• _Your task_
At the line that holds "List each element's", start repeating, and keep going exactly through the final line of the material; include both ends and skip the pictures.

• _Source material_
"""

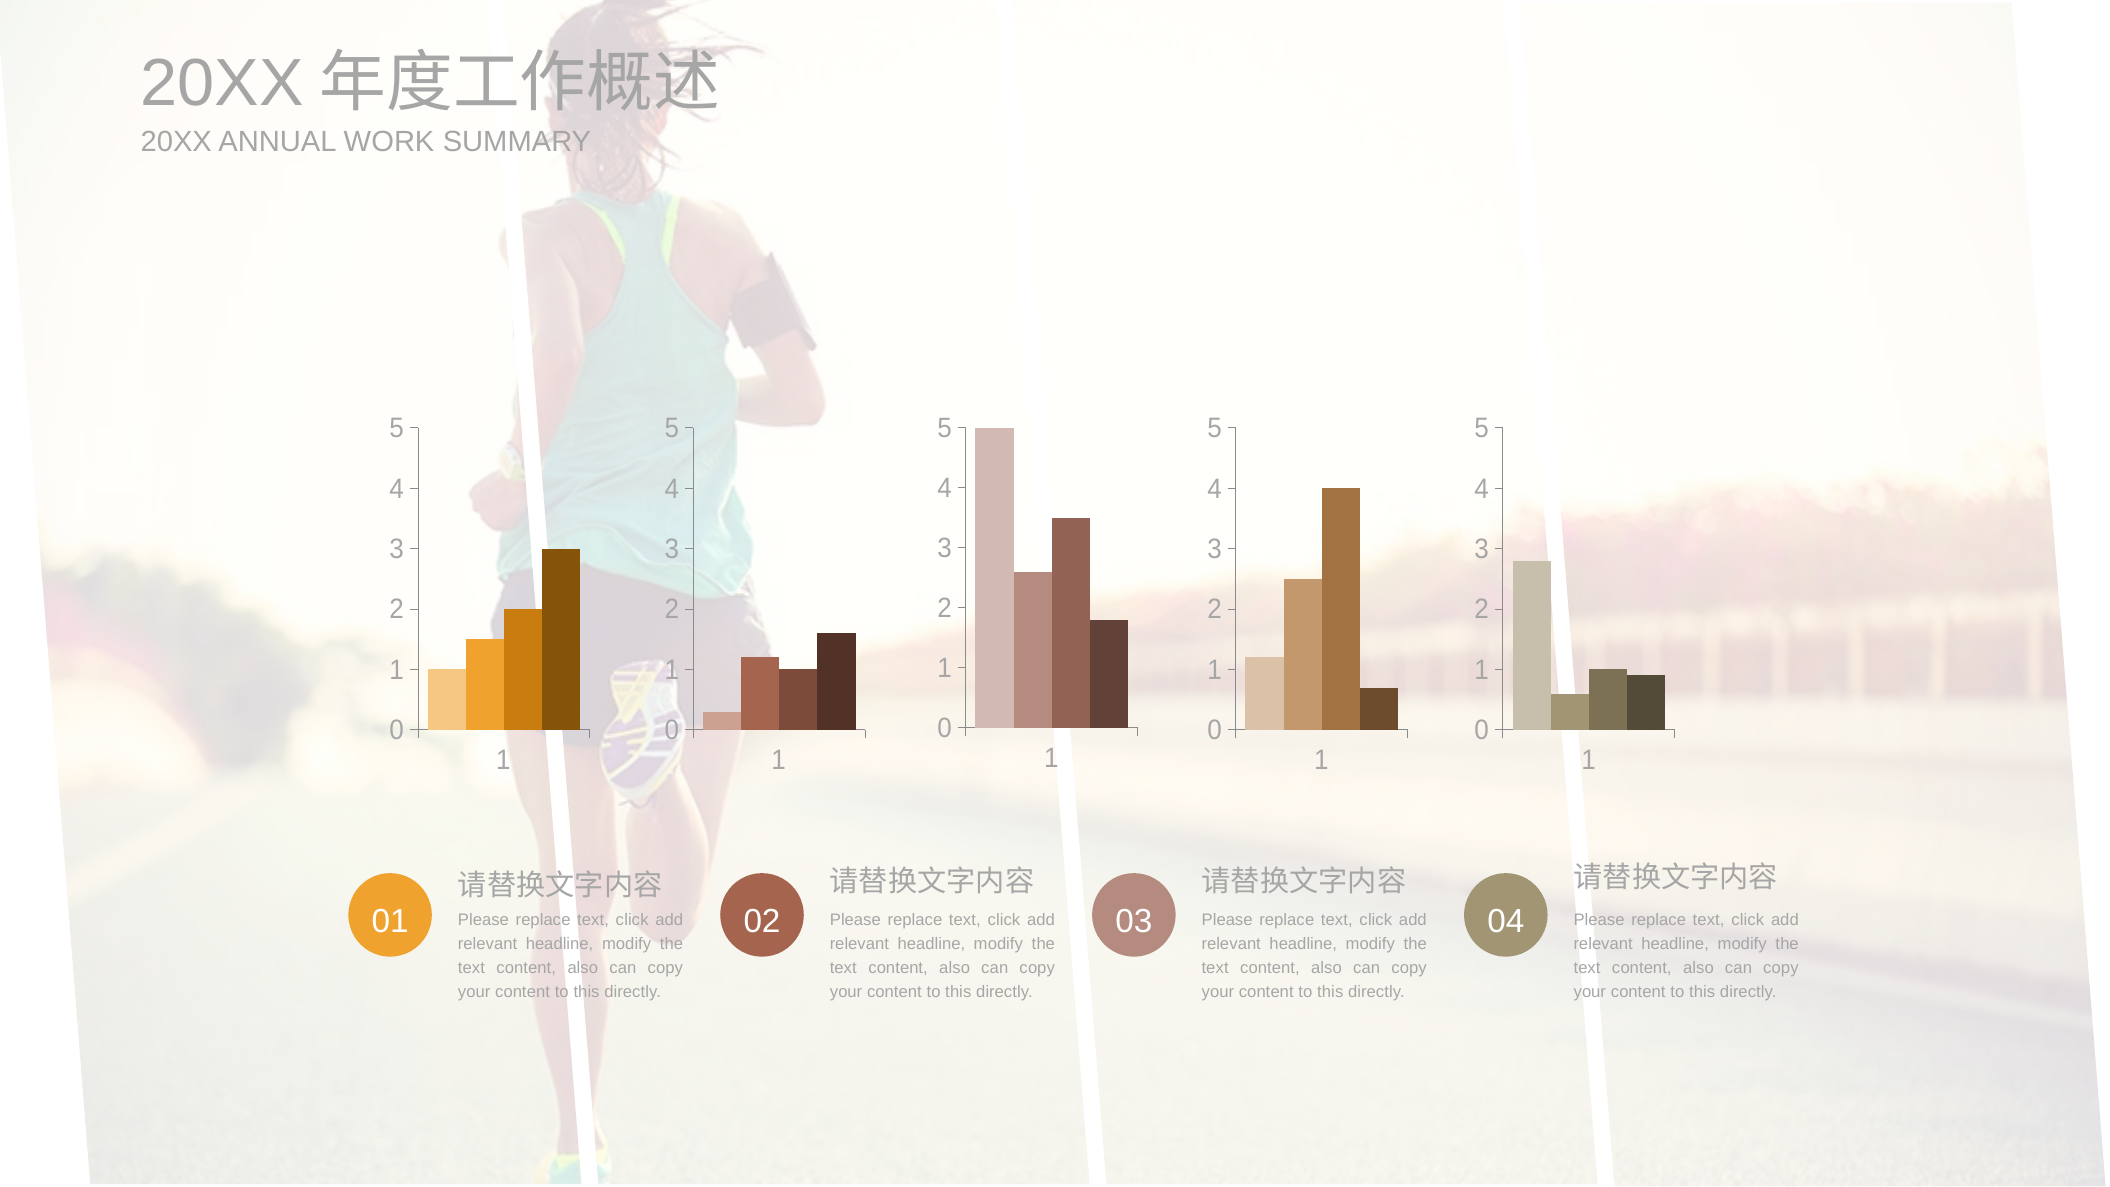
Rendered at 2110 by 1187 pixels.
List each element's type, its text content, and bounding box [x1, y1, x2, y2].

chart [389, 412, 594, 776]
chart [1474, 412, 1679, 776]
text_box 20XX ANNUAL WORK SUMMARY [140, 122, 602, 158]
text_box 20XX年度工作概述 [140, 38, 789, 119]
chart [937, 412, 1142, 776]
chart [664, 412, 869, 776]
chart [1207, 412, 1412, 776]
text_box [348, 851, 1800, 1000]
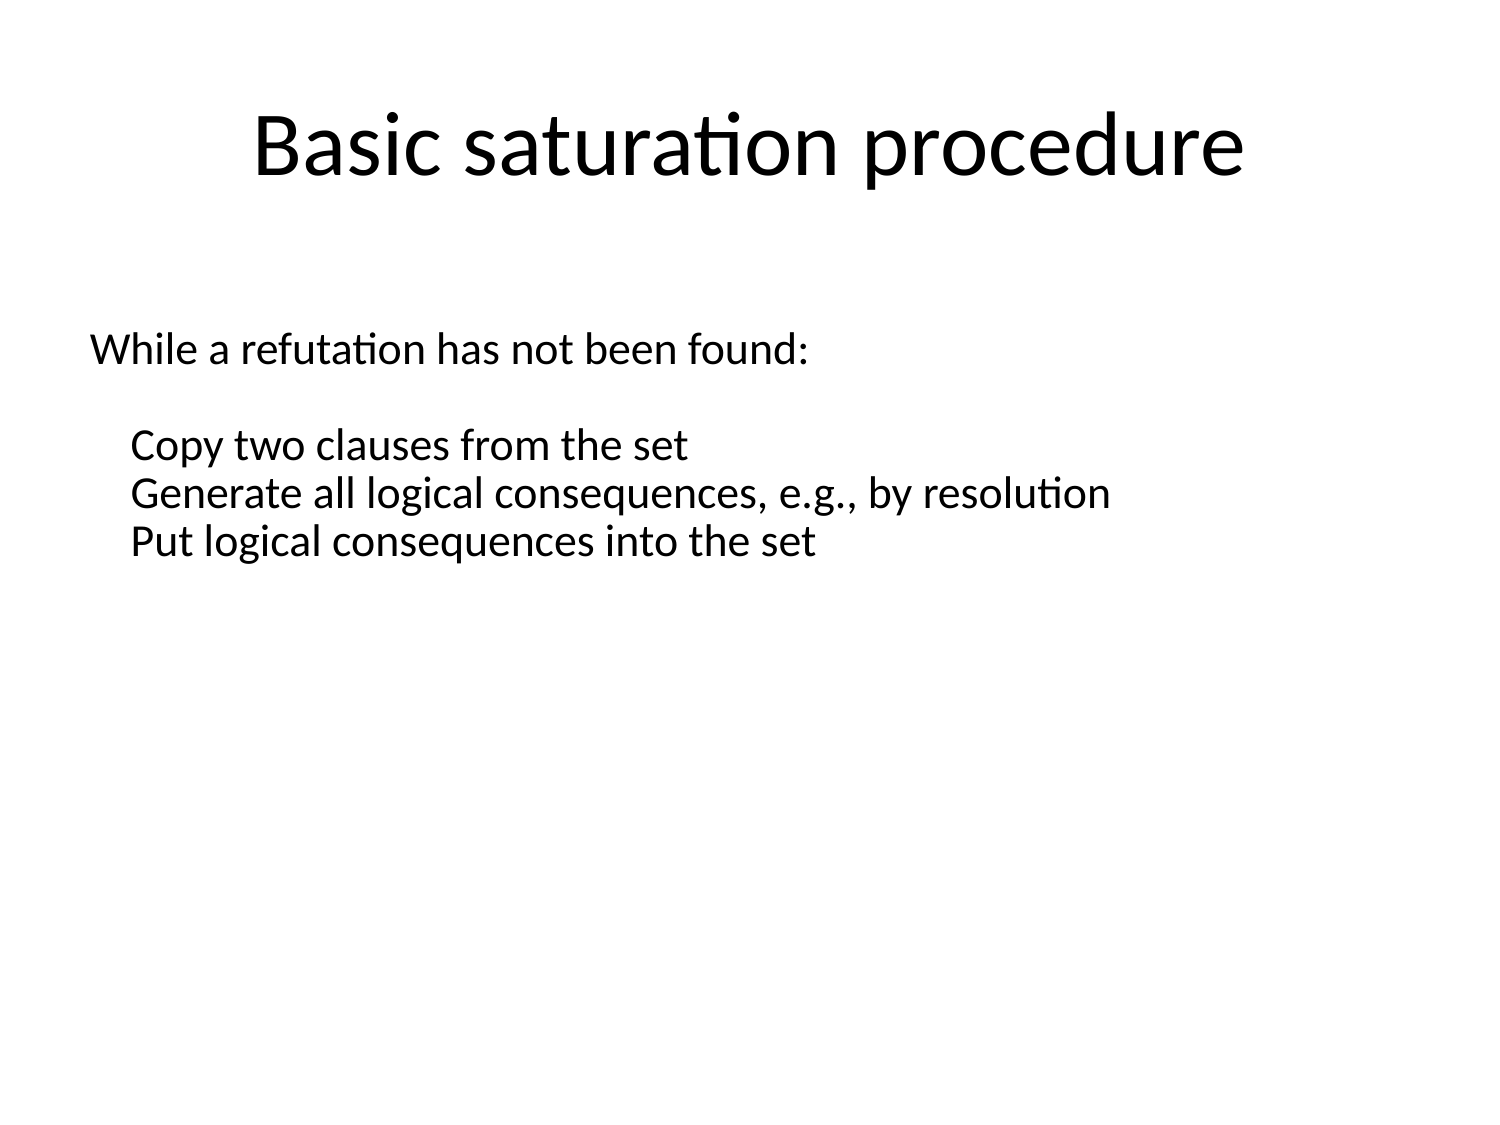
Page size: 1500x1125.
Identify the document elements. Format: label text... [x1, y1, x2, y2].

title Basic saturation procedure [75, 45, 1425, 233]
text_box While a refutation has not been found: Copy two clauses from the set Generate all logical consequences, e.g., by resolution Put logical consequences into the set [74, 262, 1425, 1005]
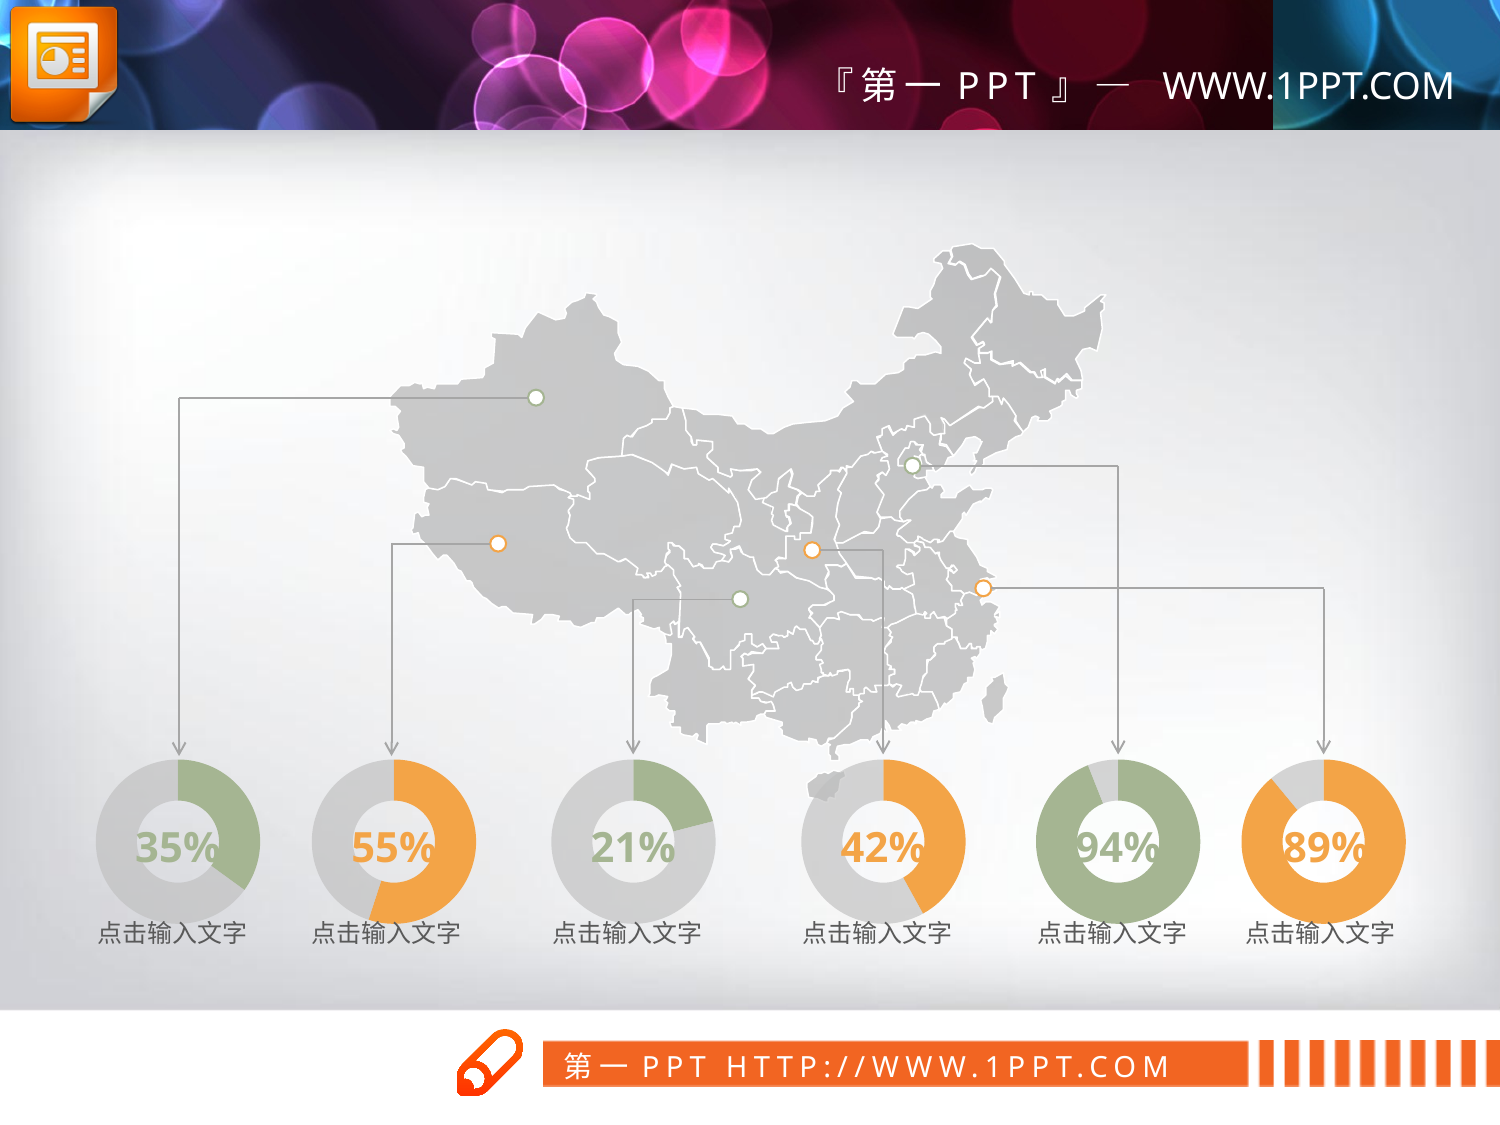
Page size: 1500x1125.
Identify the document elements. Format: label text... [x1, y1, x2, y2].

text_box 点击输入文字 [537, 910, 718, 955]
text_box 点击输入文字 [82, 910, 263, 955]
chart [1233, 755, 1414, 928]
chart [304, 755, 484, 928]
picture [0, 0, 1500, 1012]
text_box 点击输入文字 [1022, 910, 1203, 955]
chart [543, 755, 724, 928]
chart [1028, 755, 1208, 928]
picture [543, 1040, 1500, 1087]
text_box 点击输入文字 [787, 910, 968, 955]
text_box 点击输入文字 [1230, 933, 1411, 955]
text_box 点击输入文字 [296, 910, 476, 955]
chart [793, 755, 974, 928]
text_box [389, 243, 1107, 803]
chart [88, 755, 268, 928]
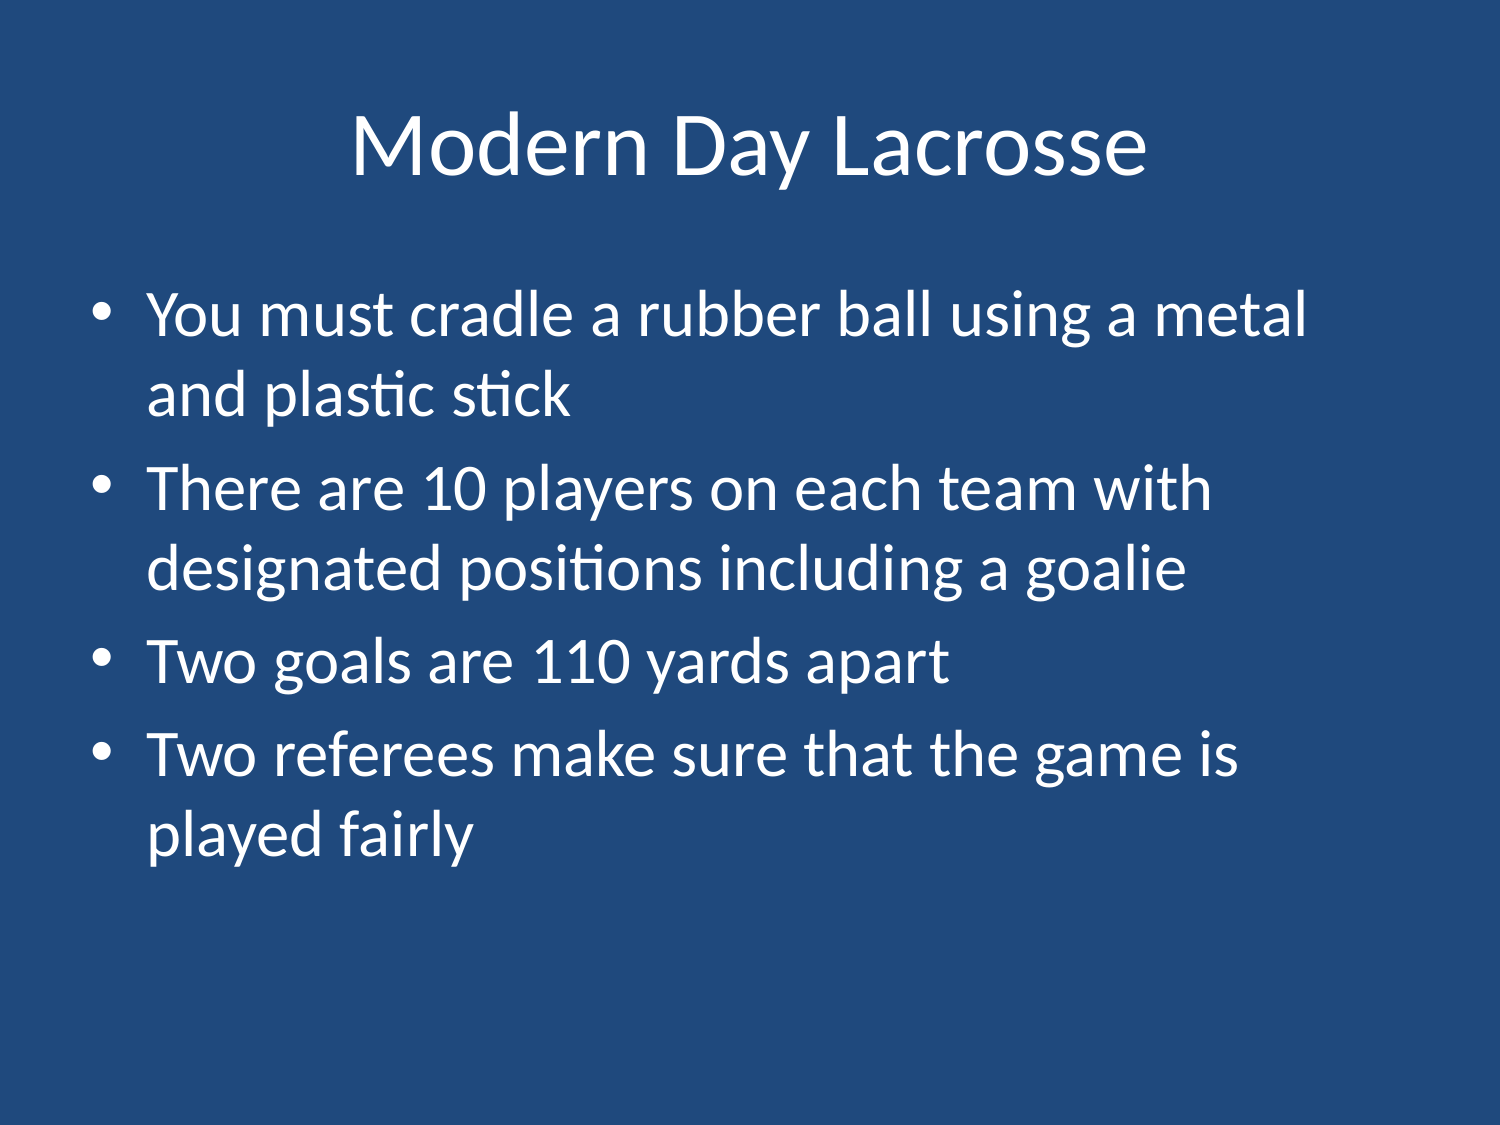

"""

• _Task result_
List each element's type, its text content, and bounding box [x1, y1, x2, y2].

chart [389, 412, 594, 776]
chart [1474, 412, 1679, 776]
text_box 20XX ANNUAL WORK SUMMARY [140, 122, 602, 158]
text_box 20XX年度工作概述 [140, 38, 789, 119]
chart [937, 412, 1142, 776]
chart [664, 412, 869, 776]
chart [1207, 412, 1412, 776]
text_box [348, 851, 1800, 1000]
Page size: 1500x1125.
Identify the document elements. Format: label text... [x1, y1, x2, y2].

title Basic saturation procedure [75, 45, 1425, 233]
text_box While a refutation has not been found: Copy two clauses from the set Generate all logical consequences, e.g., by resolution Put logical consequences into the set [74, 262, 1425, 1005]
Page size: 1500x1125.
Identify the document elements. Format: label text... [x1, y1, x2, y2].

text_box 点击输入文字 [537, 910, 718, 955]
text_box 点击输入文字 [82, 910, 263, 955]
chart [1233, 755, 1414, 928]
chart [304, 755, 484, 928]
picture [0, 0, 1500, 1012]
text_box 点击输入文字 [1022, 910, 1203, 955]
chart [543, 755, 724, 928]
chart [1028, 755, 1208, 928]
picture [543, 1040, 1500, 1087]
text_box 点击输入文字 [787, 910, 968, 955]
text_box 点击输入文字 [1230, 933, 1411, 955]
text_box 点击输入文字 [296, 910, 476, 955]
chart [793, 755, 974, 928]
text_box [389, 243, 1107, 803]
chart [88, 755, 268, 928]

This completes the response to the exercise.